The mover of the Bill, Ssegona was forced to call the House to order giving clarifications on the objectives behind the Bill.

The Bill seeks to amend Penal Code Act, Cap 120 the Anti-Terrorism Act, 2002, the Uganda Peoples Defence Forces Act, 2005 and the Trial on Indictment Act, Cap 23 by removing all references to the mandatory death penalty prescribed in those laws and to restrict the application of the death penalty to “the most serious crimes”.

It intends to remove the restriction on mitigation in the case of convictions that carry a death penalty and related matters.

Ssegona told fellow legislators that much as he is against the death penalty, the Bill was not calling for abolition of the death penalty as members had understood it to imply.

“The bill talks about substitution of the sentence in light of the decision in Kigula case where the Supreme Court held that the wording which create mandatoriness in the sentence is unconstitutional to an extent that it takes away the discretion of Court which is granted by the constitution,” Segona said.

“For example, if you are convicted of murder, you shall suffer death. There would be no mitigation whatever the circumstances as long as you are convicted”.

The Supreme Courts provides that to the extent that act provides for the mandatory death sentence, it is unconstitutional

He added that for a person to be charged with an offence must be defined by law and the penalty prescribed by the law which penalty in this case has been scrapped by the Supreme Court ruling in Kigula case.

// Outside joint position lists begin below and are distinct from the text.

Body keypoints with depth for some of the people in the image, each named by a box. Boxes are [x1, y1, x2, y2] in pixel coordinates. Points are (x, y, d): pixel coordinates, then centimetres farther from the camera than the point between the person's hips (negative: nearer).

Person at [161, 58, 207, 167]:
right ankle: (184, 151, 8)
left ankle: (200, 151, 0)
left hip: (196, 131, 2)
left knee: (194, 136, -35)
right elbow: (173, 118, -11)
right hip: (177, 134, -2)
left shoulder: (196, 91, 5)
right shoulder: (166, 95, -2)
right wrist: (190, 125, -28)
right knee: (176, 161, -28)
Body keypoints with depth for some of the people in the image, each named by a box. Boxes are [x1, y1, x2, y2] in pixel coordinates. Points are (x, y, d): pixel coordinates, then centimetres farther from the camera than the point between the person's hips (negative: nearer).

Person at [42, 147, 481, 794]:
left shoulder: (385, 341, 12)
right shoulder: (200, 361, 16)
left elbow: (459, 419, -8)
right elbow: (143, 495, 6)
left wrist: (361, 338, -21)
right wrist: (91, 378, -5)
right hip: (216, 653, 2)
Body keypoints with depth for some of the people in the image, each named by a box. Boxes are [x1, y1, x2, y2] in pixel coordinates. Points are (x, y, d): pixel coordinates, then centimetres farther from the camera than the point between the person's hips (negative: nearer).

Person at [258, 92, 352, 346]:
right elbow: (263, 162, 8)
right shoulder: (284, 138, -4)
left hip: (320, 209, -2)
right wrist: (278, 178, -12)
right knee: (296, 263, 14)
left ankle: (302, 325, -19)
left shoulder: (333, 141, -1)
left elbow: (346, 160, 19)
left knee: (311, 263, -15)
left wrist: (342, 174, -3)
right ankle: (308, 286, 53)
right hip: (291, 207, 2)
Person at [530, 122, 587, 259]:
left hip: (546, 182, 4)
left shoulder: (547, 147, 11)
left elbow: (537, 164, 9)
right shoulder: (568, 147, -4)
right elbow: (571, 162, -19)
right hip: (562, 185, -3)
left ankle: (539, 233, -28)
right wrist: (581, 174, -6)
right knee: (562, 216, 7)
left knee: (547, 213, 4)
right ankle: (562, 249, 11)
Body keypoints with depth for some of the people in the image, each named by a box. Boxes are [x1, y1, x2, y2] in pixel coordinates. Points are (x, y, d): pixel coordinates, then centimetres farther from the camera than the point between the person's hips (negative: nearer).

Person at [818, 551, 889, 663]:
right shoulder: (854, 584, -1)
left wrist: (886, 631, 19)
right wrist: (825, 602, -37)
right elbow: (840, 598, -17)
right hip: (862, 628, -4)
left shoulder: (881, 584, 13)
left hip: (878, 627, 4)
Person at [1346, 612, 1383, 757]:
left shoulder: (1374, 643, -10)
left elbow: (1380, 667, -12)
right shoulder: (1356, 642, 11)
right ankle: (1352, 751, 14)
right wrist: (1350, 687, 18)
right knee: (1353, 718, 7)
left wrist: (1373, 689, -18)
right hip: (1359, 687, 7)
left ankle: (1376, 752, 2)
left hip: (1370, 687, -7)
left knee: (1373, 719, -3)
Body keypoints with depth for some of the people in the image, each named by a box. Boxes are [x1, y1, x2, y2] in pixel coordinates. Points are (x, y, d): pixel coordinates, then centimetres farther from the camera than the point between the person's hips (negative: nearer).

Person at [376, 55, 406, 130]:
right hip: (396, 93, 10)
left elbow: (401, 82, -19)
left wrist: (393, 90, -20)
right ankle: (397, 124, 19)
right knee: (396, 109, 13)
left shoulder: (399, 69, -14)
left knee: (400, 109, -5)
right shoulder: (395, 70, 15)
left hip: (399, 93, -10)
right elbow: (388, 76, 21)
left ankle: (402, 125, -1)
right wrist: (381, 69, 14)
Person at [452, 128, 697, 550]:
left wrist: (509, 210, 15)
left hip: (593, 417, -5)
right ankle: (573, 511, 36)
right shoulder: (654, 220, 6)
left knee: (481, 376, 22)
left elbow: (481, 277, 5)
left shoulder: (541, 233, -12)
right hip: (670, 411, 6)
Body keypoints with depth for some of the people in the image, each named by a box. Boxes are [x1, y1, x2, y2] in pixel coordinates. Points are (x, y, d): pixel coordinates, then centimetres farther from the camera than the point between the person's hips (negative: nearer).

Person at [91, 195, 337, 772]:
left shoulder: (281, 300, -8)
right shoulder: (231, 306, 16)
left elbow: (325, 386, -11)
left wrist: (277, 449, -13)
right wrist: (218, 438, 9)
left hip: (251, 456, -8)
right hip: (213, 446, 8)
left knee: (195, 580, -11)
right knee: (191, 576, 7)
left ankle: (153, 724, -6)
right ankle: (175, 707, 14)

“As we speak, all those sentences that prescribe a mandatory death penalty are unconstitutional to the extent that there is no penalty to the act,” Ssegona explained.

He added that the Bill as well intends to align the Penal Code with the Supreme Court ruling in Kigula case but not to remove death penalty.

Despite an elaborate explanation from Ssegona, several legislators kept on seeking clarification which prompted the Deputy Speaker to defer the debate to aa late date, noting that the contents of the Bill don’t align with its objective.

“I will pause this matter to give one week to the mover of the Bill to clean it up so that it will not suffer what it has suffered today,” Oulanyah ruled.